Kent further claimed that the increase in undocumented immigration posed a national security threat, through the alleged infiltration of terrorists into the country and the rise in fentanyl.
Another key issue, Kent said, is transgender people in sports and school settings. In 2022, Washington had approximately 5,000 children between the ages of 13 and 17 and about 33,000 adults who identify as transgender, according to data from the Williams Institute, a think tank at UCLA Law School. Across the country, about 1.3 million adults and 300,000 children identify as transgender.
“I think if you would just rewind to about 10 or 15 years ago and ask Republicans and Democrats, the entire political spectrum, ‘Hey, do you guys think a guy should go into the girl’s locker room?’ every single one of them would have said, ‘What, are you crazy? That’s a stupid question,’” Kent said. “Yet, here we are, and that’s the mainstream of the Democratic Party.”
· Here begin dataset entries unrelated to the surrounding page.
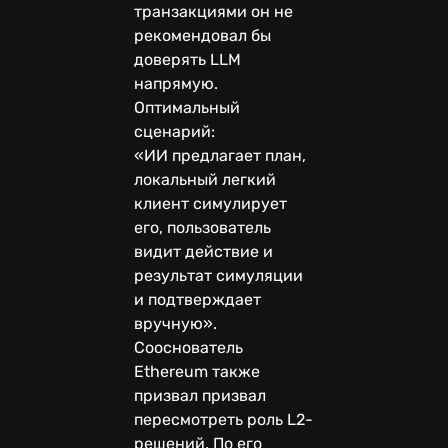
транзакциями он не
рекомендовал бы
доверять LLM
напрямую.
Оптимальный
сценарий:
«ИИ предлагает план,
локальный легкий
клиент симулирует
его, пользователь
видит действие и
результат симуляции
и подтверждает
вручную».
Сооснователь
Ethereum также
призвал призвал
пересмотреть роль L2-
решений. По его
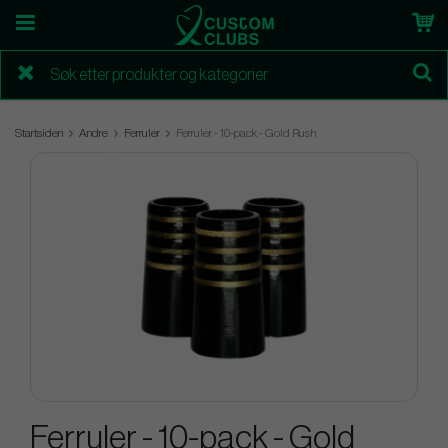
Startsiden
Andre
Ferruler
Ferruler - 10-pack - Gold Rush
Ferruler - 10-pack - Gold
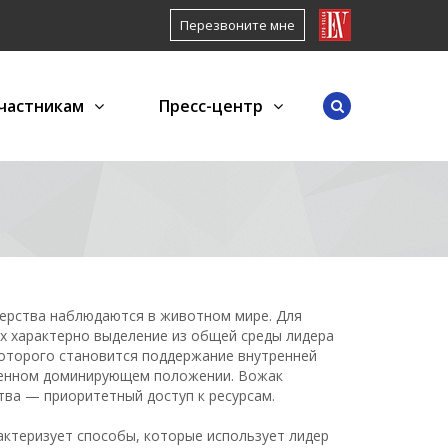
Перезвоните мне
частникам
Пресс-центр
дерства наблюдаются в животном мире. Для
х характерно выделение из общей среды лидера
которого становится поддержание внутренней
венном доминирующем положении. Вожак
ва — приоритетный доступ к ресурсам.
актеризует способы, которые использует лидер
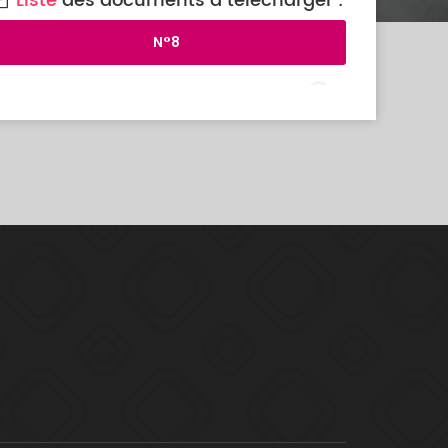
Liste
des documents à télécharger :
N°8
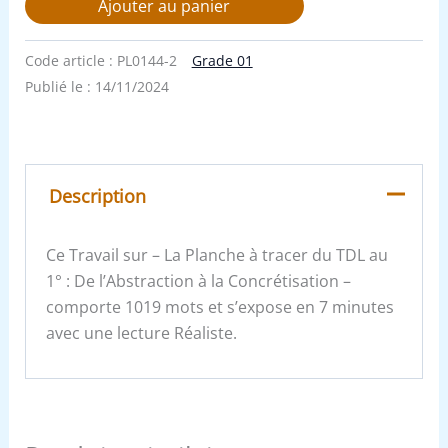
Ajouter au panier
Code article :
PL0144-2
Grade 01
Publié le :
14/11/2024
Description
Ce Travail sur – La Planche à tracer du TDL au
1° : De l’Abstraction à la Concrétisation –
comporte 1019 mots et s’expose en 7 minutes
avec une lecture Réaliste.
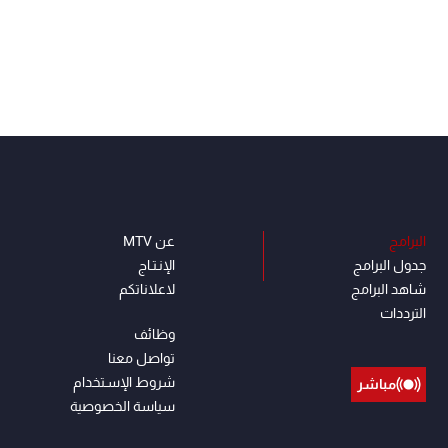
البرامج
عن MTV
جدول البرامج
الإنـتـاج
شاهد البرامج
لاعلاناتكم
الترددات
وظائف
تواصل معنا
شروط الإسـتخدام
مباشر
سياسة الخصوصية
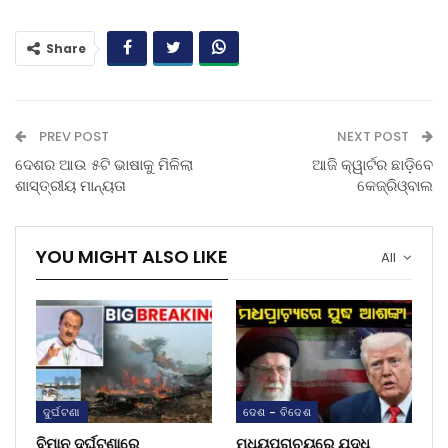
Share
PREV POST
NEXT POST
ଦେଶର ଆଉ ୫ଟି ଭାଷାକୁ ମିଳିଲା
ଆଜି କ୍ୱାର୍ଟର ଛାଡ଼ିବେ
ଶାସ୍ତ୍ରୀୟ ମାନ୍ୟତା
କେଜ୍‌ରିଓ୍ବାଲ
YOU MIGHT ALSO LIKE
All
ଦୁର୍ଘଟଣା
ଦେଶ - ବିଦେଶ
ବିମାନ ଦୁର୍ଘଟଣାରେ
ମଧ୍ୟପ୍ରାଚ୍ୟରେ ଯୁଦ୍ଧ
During his speech, Kent said Gluesenkamp Perez “voted against parental rights and parental transparency” and opposed a parental bill of rights. Kent further said House Republicans attempted to outlaw “for men to enter women’s spaces and to compete against them on the athletic field.”
“Every single Democrat, including Marie Perez, voted against that,” he said.
According to a 2019 study conducted by the National Institute of Health, “sexual assault is highly prevalent in transgender and non-binary youth, and restrictive school restroom/locker room policies may be associated with risk.”
During his speech, Kent said that inflation has largely been caused by rising fuel prices and “out of control” spending by Democrats.
“All of us understand that you can’t spend more than you take in,” Kent said. “This is a kitchen table conversation that every single family has, yet the Democrats continue to think we can continue to print money. Continue to print money when we’re not energy independent, when our manufacturing base is being shipped overseas to China when the Biden administration wants to get us involved in foreign entanglements throughout the entire world.”
“Marie Perez and every single Democrat, they support this,” Kent said, alleging Perez has continuously voted against energy independence.
Kent had another stop on the tour Friday night, with another scheduled for the Duck Inn in Skamokawa at 11 a.m. on Saturday.